##### Text excerpt #####
As mentioned yesterday, mobile devices are a pretty big threat.  In fact, it’s so obvious to those of us in security, that we often wonder why we don’t see many attacks along this vector.  Of course, that all changed this past weekend.  Now that we’ve had one that got media attention, there will be more… and they’ll be trickier.

So how do you defend against them?

The easiest way is to forbid such devices from accessing your network.  This can be done by limiting access on the perimeter to various services.  However, this won’t do anything if someone either:

  1. Brings their device to their workstation and does a manual sync.
  2. Has proprietary data on the phone that can be accessed by an attacker.

So it’s a bit more complex than that.  Some people solve the problem by giving all employees a standard mobile device.  IT is then responsible for maintaining the device and making sure that it’s secure.  This model is pretty much the same as workstations.  It balances the business’s control against the employee’s desire to be accessible.

Others say that the mobile device is the employee’s responsibility and invests in technologies that allow greater auditing capabilities.  This way it doesn’t matter what attack vector is used, the data itself is protected.  It allows maximal flexibility for the employee, but does require that the audit technology be reasonably layered so that a failure in one spot doesn’t expose everything.

The real risk is when a business does neither. If mobile devices are allowed access, but not controlled or protected, and there is no internal audit process, an attacker can waltz right in and take what they want, all while some employee somewhere is distracted playing their iPhone Ocarina.

Small Business Attack – Mobile Attack

  • At November 11, 2009
  • By Josh More
  • In Business Security
  • 0

Despite all the humorous commercials to which I am now receiving links, you may have in your possession an iPhone. You may have even gone through the lengthly process of installing unofficial software on it. So there you are, all happy with your fancy toy and feeling smart about yourself. Then, one day, you turn it on and instead of getting your normal pretty backdrop of a baby hedgehog you get a photograph of Rick Astley… which isn’t quite the same thing, really.

It sounds far fetched, but that’s exactly what happened to a large number of iPhone users over the weekend. A worm was launched that specifically targeted iPhones and spread over the web in just a few hours. Now, in this case, the author was just trying to make a point, and the media is generally taking a light view of things… after all, Rick Astely is funny, right?

Let’s take a different view of the situation.

Suppose that, one day, you turn on your iPhone and instead of getting your normal pretty backdrop of a baby hedgehog you get a photograph of Rick Astley. You shrug, go on with life and check your email. While you check your email, you notice that things a bit slow, but hey, it all works. You put your iPhone back in your pocket and head over to work. When you get to work, you see an upset security officer standing in your office, who informs you that someone hacked into your iPhone, copied all your email when you checked it, accessed your VPN password, used the VPN password to get into your network and download all your files, including the one containing access to your company’s bank account and transferred all of the money overseas.
##### Given information #####
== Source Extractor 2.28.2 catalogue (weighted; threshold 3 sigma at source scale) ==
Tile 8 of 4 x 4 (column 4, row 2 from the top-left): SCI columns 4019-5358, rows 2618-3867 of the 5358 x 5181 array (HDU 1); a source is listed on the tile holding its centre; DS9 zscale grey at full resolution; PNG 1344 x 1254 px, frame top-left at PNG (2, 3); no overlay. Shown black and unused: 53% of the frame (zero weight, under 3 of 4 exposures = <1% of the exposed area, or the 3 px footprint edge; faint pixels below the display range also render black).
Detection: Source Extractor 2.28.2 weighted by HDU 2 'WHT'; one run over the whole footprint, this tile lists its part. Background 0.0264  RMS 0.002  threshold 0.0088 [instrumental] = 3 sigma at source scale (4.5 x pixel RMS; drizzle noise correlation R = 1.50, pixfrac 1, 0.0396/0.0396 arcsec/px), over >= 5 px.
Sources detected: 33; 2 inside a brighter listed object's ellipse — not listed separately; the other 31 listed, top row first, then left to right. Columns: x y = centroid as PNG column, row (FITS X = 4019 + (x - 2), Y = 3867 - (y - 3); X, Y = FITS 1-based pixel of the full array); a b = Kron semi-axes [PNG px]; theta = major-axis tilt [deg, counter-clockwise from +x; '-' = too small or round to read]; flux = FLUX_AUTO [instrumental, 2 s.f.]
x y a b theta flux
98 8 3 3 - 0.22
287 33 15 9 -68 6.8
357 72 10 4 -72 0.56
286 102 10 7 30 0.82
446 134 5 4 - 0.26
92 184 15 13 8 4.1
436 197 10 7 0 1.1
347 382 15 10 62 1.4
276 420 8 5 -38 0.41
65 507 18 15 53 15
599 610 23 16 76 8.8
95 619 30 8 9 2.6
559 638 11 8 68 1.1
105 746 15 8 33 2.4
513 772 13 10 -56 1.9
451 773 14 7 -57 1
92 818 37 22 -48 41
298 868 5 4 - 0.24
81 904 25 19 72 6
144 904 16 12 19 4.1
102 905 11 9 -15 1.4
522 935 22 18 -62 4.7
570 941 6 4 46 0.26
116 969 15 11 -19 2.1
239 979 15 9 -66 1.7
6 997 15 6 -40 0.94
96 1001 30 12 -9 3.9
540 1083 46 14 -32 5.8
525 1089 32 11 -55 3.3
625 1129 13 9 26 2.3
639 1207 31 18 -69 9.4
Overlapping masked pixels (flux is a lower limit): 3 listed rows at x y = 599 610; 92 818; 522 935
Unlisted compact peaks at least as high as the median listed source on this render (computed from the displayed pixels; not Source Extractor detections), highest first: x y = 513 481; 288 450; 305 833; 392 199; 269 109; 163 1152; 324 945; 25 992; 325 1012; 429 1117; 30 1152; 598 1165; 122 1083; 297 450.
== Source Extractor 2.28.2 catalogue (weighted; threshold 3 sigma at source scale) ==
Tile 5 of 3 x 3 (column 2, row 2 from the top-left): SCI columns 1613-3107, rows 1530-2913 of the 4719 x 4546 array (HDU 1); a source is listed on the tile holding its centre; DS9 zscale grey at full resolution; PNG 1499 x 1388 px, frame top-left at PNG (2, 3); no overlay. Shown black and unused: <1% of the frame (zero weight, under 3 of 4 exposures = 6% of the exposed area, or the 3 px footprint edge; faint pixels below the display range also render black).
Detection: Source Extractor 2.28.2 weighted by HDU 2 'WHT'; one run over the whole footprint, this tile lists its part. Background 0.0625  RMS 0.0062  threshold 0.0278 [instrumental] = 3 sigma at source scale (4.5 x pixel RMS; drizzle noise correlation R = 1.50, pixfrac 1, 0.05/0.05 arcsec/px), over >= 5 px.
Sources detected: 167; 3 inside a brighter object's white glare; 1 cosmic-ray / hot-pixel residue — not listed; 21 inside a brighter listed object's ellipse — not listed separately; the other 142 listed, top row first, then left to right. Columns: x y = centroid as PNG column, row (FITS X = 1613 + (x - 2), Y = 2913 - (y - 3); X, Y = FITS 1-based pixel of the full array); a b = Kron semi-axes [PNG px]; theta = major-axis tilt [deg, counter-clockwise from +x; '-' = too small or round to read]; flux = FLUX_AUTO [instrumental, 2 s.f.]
#####
→ **Objective 1**:
Please rewrite the passage of the mobile security post that opens with the words containing "The easiest way" and closes with "to be accessible.", swapping "employees" for "staff members".
→ **Objective 2**:
In the mobile security post, what actions does the upset security officer say someone took after hacking into the iPhone? List every one.

→ **Correct output 1**:
The easiest way is to forbid such devices from accessing your network.  This can be done by limiting access on the perimeter to various services.  However, this won’t do anything if someone either:

  1. Brings their device to their workstation and does a manual sync.
  2. Has proprietary data on the phone that can be accessed by an attacker.

So it’s a bit more complex than that.  Some people solve the problem by giving all staff members a standard mobile device.  IT is then responsible for maintaining the device and making sure that it’s secure.  This model is pretty much the same as workstations.  It balances the business’s control against the employee’s desire to be accessible.

→ **Correct output 2**:
- Copied all the email when it was checked
- Accessed the VPN password
- Used the VPN password to get into the network
- Downloaded all the files, including the one containing access to the company's bank account
- Transferred all of the money overseas